* begin PAGE EXTRACT *

From: Martin Scharrer <mailinglists_at_madmarty.de>
Date: 2006-12-12 01:38:17 CET

Hi Malcolm,

thanks for the explanation in this detail. This makes most things much clearer
for me.

On Monday 11 December 2006 21:33, Malcolm Rowe wrote:
> You can see this if you remove the calls to the other_revs function
> (there's no change in the output) or if you initially commit your
> 'short' file and then continue 'complete', 'short', ... (you'll see then
> that the _added_ files now have larger revisions: everything is now
> delta'd against the short file).
Yes, I checked that and that it's what happens. I also made a script with
three slightly different files which resulting in different revs sizes
depending on the

> In order that it can deal with arbitrarily large files, Subversion's
> delta algorithm deals with each source file as a series of windows, each
> of 100k. The delta algorithm reads 100k of source data and 100k of
> target data and constructs the delta.
>
> [...]
>
> You have a 'short' file that's 5451960 bytes, or 54 100k windows. The
> first 27 windows will be simple copies (about 500 bytes in total), and
> the second 27 will be dominated by the 9105 bytes that were brought
> forward from the next source window. 27 x 9105 is 245835 bytes,
> slightly below what I see for each revision's size in an svndiff0
> repository.

* end PAGE EXTRACT *

▶ [THE PROBLEM] Transcribe the passage of the Subversion delta message starting at "On Monday 11" and ending at "constructs the delta.".

* begin PROVIDED MATERIAL *

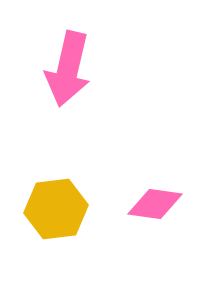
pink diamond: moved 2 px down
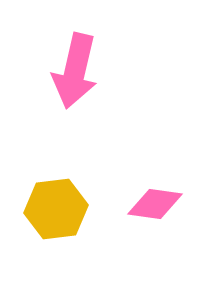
pink arrow: moved 7 px right, 2 px down
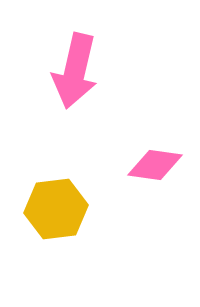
pink diamond: moved 39 px up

* end PROVIDED MATERIAL *

▶ [RESPONSE TO THIS TASK]
On Monday 11 December 2006 21:33, Malcolm Rowe wrote:
> You can see this if you remove the calls to the other_revs function
> (there's no change in the output) or if you initially commit your
> 'short' file and then continue 'complete', 'short', ... (you'll see then
> that the _added_ files now have larger revisions: everything is now
> delta'd against the short file).
Yes, I checked that and that it's what happens. I also made a script with
three slightly different files which resulting in different revs sizes
depending on the

> In order that it can deal with arbitrarily large files, Subversion's
> delta algorithm deals with each source file as a series of windows, each
> of 100k. The delta algorithm reads 100k of source data and 100k of
> target data and constructs the delta.